There is another, more troubling, objection to the ban treaty: that support for it is actually a way of undermining the NPT. The ban treaty gets its energy and momentum from the belief that the NPT has failed in one of its most important tasks: promoting disarmament among nuclear weapon states. That is not correct: The world’s stockpile of nuclear weapons has diminished significantly, although that shrinkage has slowed as tensions between the U.S. and Russia intensify. Moreover, the NPT has been successful at halting the spread of such weapons. Some critics believe that discrediting the NPT’s disarmament platform provides a fig leaf for the disregard of its nonproliferation strictures.

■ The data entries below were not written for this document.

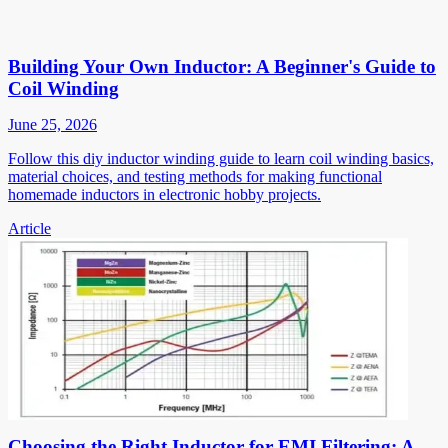
Building Your Own Inductor: A Beginner's Guide to
Coil Winding
June 25, 2026
Follow this diy inductor winding guide to learn coil winding basics,
material choices, and testing methods for making functional
homemade inductors in electronic hobby projects.
Article
Choosing the Right Inductor for EMI Filtering: A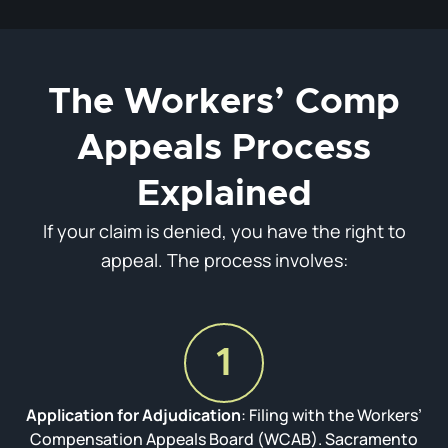
The Workers’ Comp
Appeals Process
Explained
If your claim is denied, you have the right to
appeal. The process involves:
1
Application for Adjudication
: Filing with the Workers’
Compensation Appeals Board (WCAB). Sacramento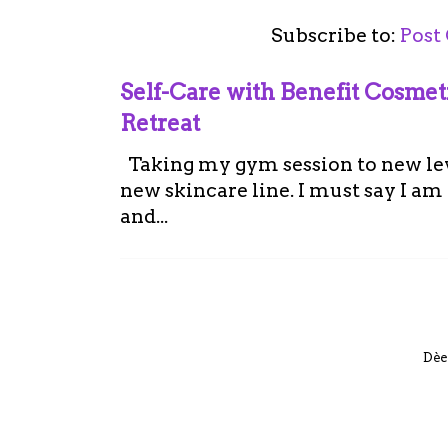
Subscribe to:
Post
Self-Care with Benefit Cosme
Retreat
Taking my gym session to new leve
new skincare line. I must say I a
and...
Dèe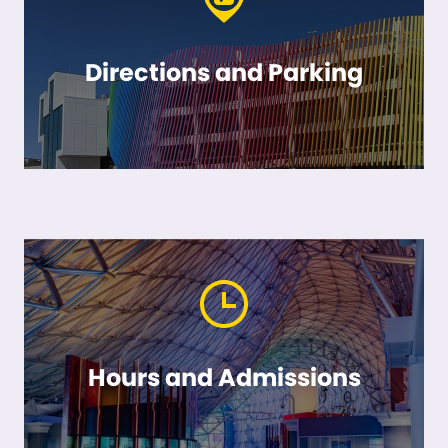
Directions and Parking
Hours and Admissions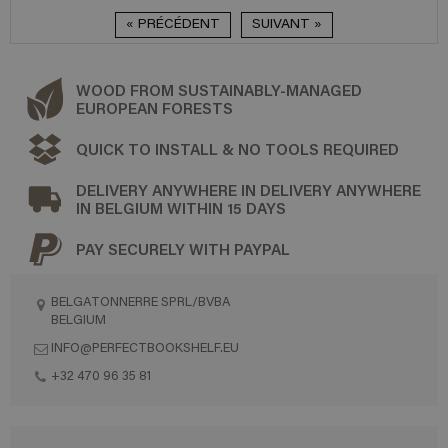
« PRÉCÉDENT
SUIVANT »
WOOD FROM SUSTAINABLY-MANAGED
EUROPEAN FORESTS
QUICK TO INSTALL & NO TOOLS REQUIRED
DELIVERY ANYWHERE IN DELIVERY ANYWHERE
IN BELGIUM WITHIN 15 DAYS
PAY SECURELY WITH PAYPAL
BELGATONNERRE SPRL/BVBA
BELGIUM
INFO@PERFECTBOOKSHELF.EU
+32 470 96 35 81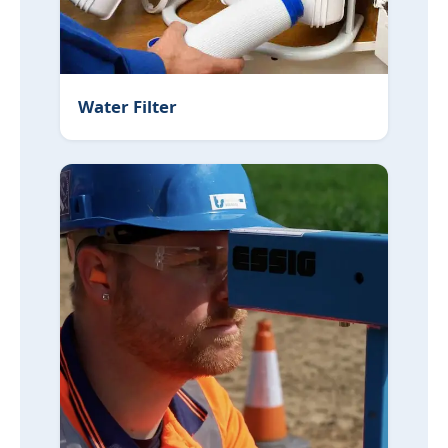
Water Filter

If that is correct, then the nuclear weapon states’ cynicism about a ban treaty could be quickly confirmed. (And speaking of cynicism: efforts that nuclear weapon states muster to minimize and defeat the ban treaty belie their claim that such documents are meaningless.)

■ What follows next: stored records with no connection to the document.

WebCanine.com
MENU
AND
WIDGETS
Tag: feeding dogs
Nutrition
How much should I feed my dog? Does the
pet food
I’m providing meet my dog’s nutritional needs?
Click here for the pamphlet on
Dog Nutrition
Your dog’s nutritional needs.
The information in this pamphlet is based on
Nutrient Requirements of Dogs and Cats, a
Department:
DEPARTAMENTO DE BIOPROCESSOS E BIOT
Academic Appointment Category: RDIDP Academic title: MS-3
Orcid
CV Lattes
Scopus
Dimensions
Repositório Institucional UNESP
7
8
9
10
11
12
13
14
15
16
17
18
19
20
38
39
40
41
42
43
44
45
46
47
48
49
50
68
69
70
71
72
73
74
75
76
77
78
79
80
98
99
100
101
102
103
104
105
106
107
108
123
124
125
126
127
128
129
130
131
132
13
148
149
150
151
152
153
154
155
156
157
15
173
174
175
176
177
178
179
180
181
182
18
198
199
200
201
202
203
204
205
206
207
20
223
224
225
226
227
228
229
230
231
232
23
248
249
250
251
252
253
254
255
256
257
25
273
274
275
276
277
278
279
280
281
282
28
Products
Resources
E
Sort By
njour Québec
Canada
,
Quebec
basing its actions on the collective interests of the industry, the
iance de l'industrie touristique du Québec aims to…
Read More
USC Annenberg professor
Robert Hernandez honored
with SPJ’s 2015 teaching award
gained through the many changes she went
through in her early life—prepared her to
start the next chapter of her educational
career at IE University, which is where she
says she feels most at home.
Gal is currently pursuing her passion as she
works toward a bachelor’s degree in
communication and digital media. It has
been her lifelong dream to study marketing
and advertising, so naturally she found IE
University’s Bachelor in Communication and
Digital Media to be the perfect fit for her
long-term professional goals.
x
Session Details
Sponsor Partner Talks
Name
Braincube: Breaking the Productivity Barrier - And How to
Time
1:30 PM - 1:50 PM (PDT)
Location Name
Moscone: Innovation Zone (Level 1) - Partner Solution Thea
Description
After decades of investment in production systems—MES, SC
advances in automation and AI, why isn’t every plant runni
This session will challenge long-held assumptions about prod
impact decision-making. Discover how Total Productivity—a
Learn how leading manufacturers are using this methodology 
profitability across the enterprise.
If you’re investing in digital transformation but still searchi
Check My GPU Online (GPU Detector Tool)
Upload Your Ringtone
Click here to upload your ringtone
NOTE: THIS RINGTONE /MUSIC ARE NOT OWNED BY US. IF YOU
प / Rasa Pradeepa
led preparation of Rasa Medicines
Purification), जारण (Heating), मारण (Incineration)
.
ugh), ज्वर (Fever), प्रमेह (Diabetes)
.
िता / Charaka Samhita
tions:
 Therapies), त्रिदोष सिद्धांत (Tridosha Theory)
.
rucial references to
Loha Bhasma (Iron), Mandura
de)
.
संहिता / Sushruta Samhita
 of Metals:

Ban advocates are correct to insist that nuclear weapons constitute a humanitarian threat, and that any such use would be catastrophic. Their insistence, however, that nuclear weapons create insecurity is not as simple. Nuclear breakout does create insecurity, both for states attempting to change the status quo and their neighbors.

Therein lies the key. Radical shifts — in any direction — in the nuclear balance of power are destabilizing. But the world must be reminded that the long-term goal — and not merely the rhetorical retreat — is disarmament. ICAN, with its new Nobel Prize, does just that. This recognition is needed as world leaders exchange taunts and threats and the risk of nuclear war is, says Berit Reiss-Andersen, leader of the Norwegian Nobel Committee, “greater than it has been for a long time.”

Correction: This story was updated on Oct. 12, 2017 to modify the date that the International Physicians for the Prevention of Nuclear War received the Nobel Peace Prize.